Can I ask a questions that’s been hovering around in my mind & on my heart lately?
To be honest, I don’t even know that I know how to pose the question correctly, but I’ll start by saying, Why do we as humans feel the need to be “cool”? Or to clarify my question – where does that fit in with what God has called us to do with our lives?
We are asked to be all things to all people. My question is what does that mean exactly? I think as Christians we can not be all things to all people. We have to be able to relate to everyone with the love that Christ has shown to us, but if we were to truly relate we would just be selling out to the desires and temptations that are all around us rather than showing the ways that walking with God has transformed us.
How do we convince ourselves that being “cool” is what God has intended for us?
Recently I was asked if I ever desired a life contrary to the structured life I have now. Whether there were ever times I wished I could just cut loose and do all of the things I’m not “supposed” to do, and where perceptions wouldn’t matter.
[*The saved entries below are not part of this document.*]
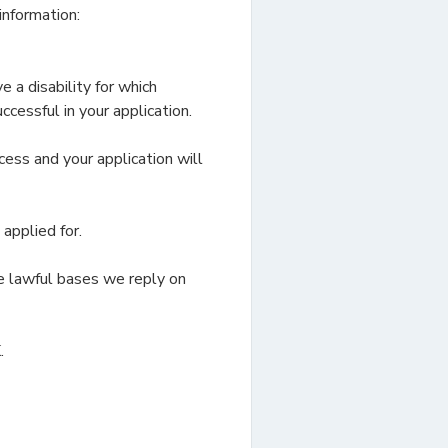
information:
 a disability for which
cessful in your application.
cess and your application will
applied for.
e lawful bases we reply on
.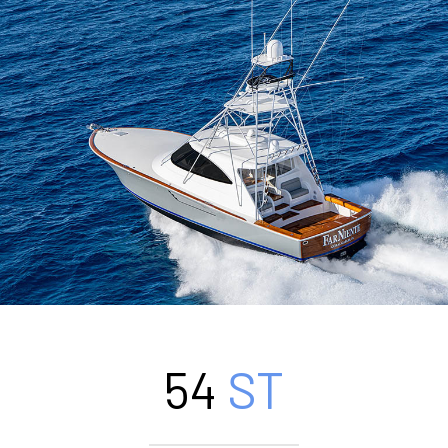
54
ST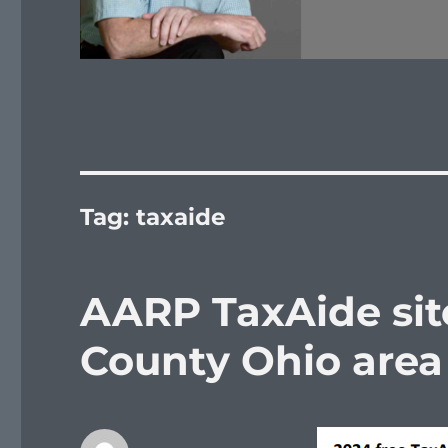
Tag:
taxaide
AARP TaxAide site
County Ohio area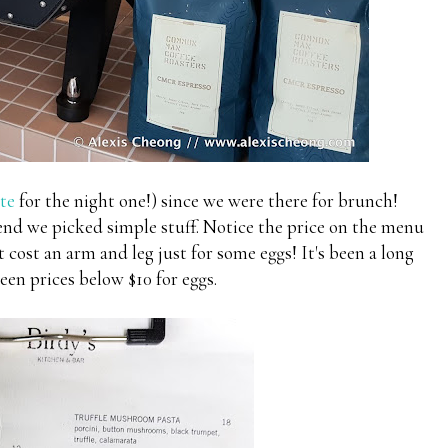
te
for the night one!) since we were there for brunch!
end we picked simple stuff. Notice the price on the menu
 cost an arm and leg just for some eggs! It's been a long
seen prices below $10 for eggs.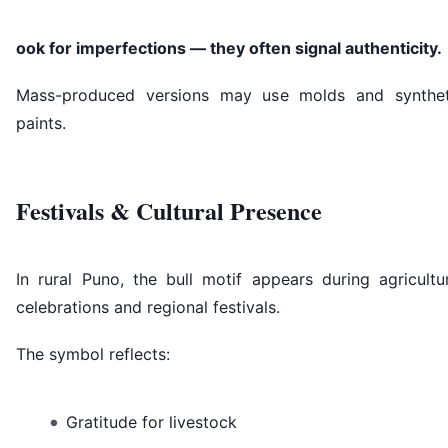
ook for imperfections — they often signal authenticity.
Mass-produced versions may use molds and synthet
paints.
Festivals & Cultural Presence
In rural Puno, the bull motif appears during agricultu
celebrations and regional festivals.
The symbol reflects:
Gratitude for livestock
To be honest I think that our cultural values tell a lot about what we perceive to be right and wrong, but that despite the fact that – yes- at times it would be nice to think about not having to worry about perceptions – it would at the same time be dangerous. I believe that I’ve been called to serve something greater than myself – and that I’ve been called to live a life that is greater than my own. I now have to live with a sense of responsibility for my actions – lest they become a stumbling block to someone I come into contact with.
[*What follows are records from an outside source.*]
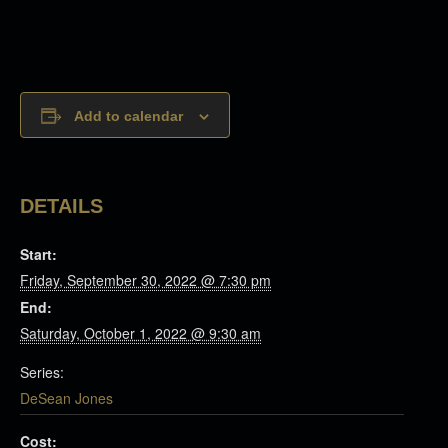
Add to calendar
DETAILS
Start:
Friday, September 30, 2022 @ 7:30 pm
End:
Saturday, October 1, 2022 @ 9:30 am
Series:
DeSean Jones
Cost: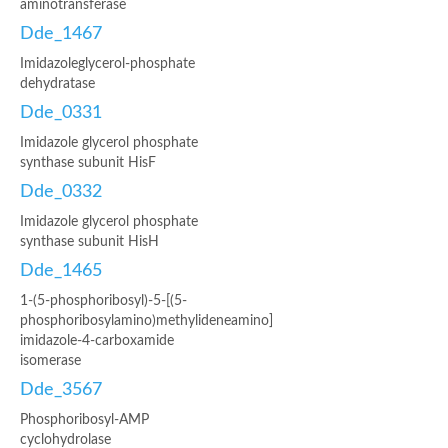
aminotransferase
Dde_1467
Imidazoleglycerol-phosphate
dehydratase
Dde_0331
Imidazole glycerol phosphate
synthase subunit HisF
Dde_0332
Imidazole glycerol phosphate
synthase subunit HisH
Dde_1465
1-(5-phosphoribosyl)-5-[(5-
phosphoribosylamino)methylideneamino]
imidazole-4-carboxamide
isomerase
Dde_3567
Phosphoribosyl-AMP
cyclohydrolase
Is this a burden? Is this a weight? Yes, sometimes, but when I think of the responsibility I have as a follower of Christ, I am faced with a reality. The reality is that it is my joy to be obedient in following and not in creating that stumbling block for others. If I am going to be willing to go into places and build relationships with people who do not know Christ intimately, I feel like I need to be willing to stand in contrast to the ways of the world so that I am not a source of confusion.
Lately I’ve bee finding myself in discussions with friends about what they think about certain things like “smoking, drinking, and tattoos” for Christians. The answers come back in variety of formats – from a simple “no” to “yes, and I do those things on occasion” – when asked “why?” the answer comes back, “ Because I think it is just unbelievably cool.” I don’t think that’s a fair answer. I think millions of people drink because they want to be perceived as “cool”. How does that make you cool? It is an image that we have given that title to.
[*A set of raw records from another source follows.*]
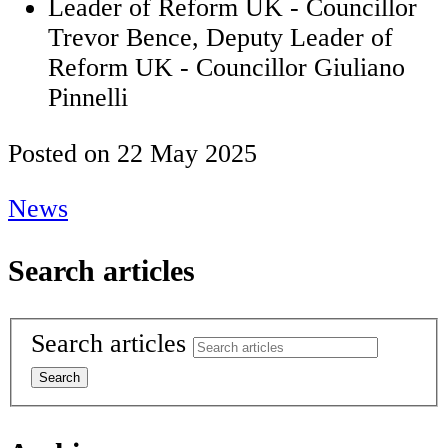
Leader of Reform UK - Councillor
Trevor Bence, Deputy Leader of
Reform UK - Councillor Giuliano
Pinnelli
Posted on
22 May 2025
News
Search articles
Search articles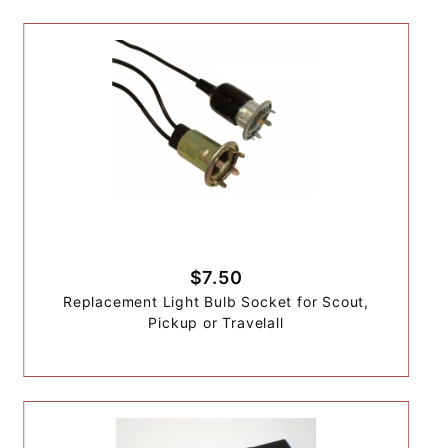
$7.50
Replacement Light Bulb Socket for Scout,
Pickup or Travelall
The tricky thing is – when people are wanting to start ministries in unconventional places to meet with non-Christians how do we come off as sincere when we are there not doing any of the “cool” things – and making them feel awkward because we are watching them do those things? At the same time I think that once a person takes a step toward Christian obedience certain things should be re-examined. Do any of those things in and of themselves make someone not a Christian? No, I don’t think so. I don’t think drinking a glass of alcohol is going to condemn someone, but at the same time – it is such a fine line that you are walking – and for what purpose would someone desire to follow Christ? If they were going to be able to live the same life they were living now and claiming Christ – wouldn’t that be seen as hypocritical? That is the fine line – between hypocrisy and “cool”.
I am praying my way through this as we have been really seeking ways to meet non-believers. This is not something I’m comfortable with yet. Please give me your insights or let me know if I’m making absolutely no sense at all. I think if we completely withdraw from these places we are running the risk of building up Christian walls and Christian clubs, but depending on how we act we are running the risk of either being seen as looking down on others or being hypocritical.
Insight from my friends would be appreciated.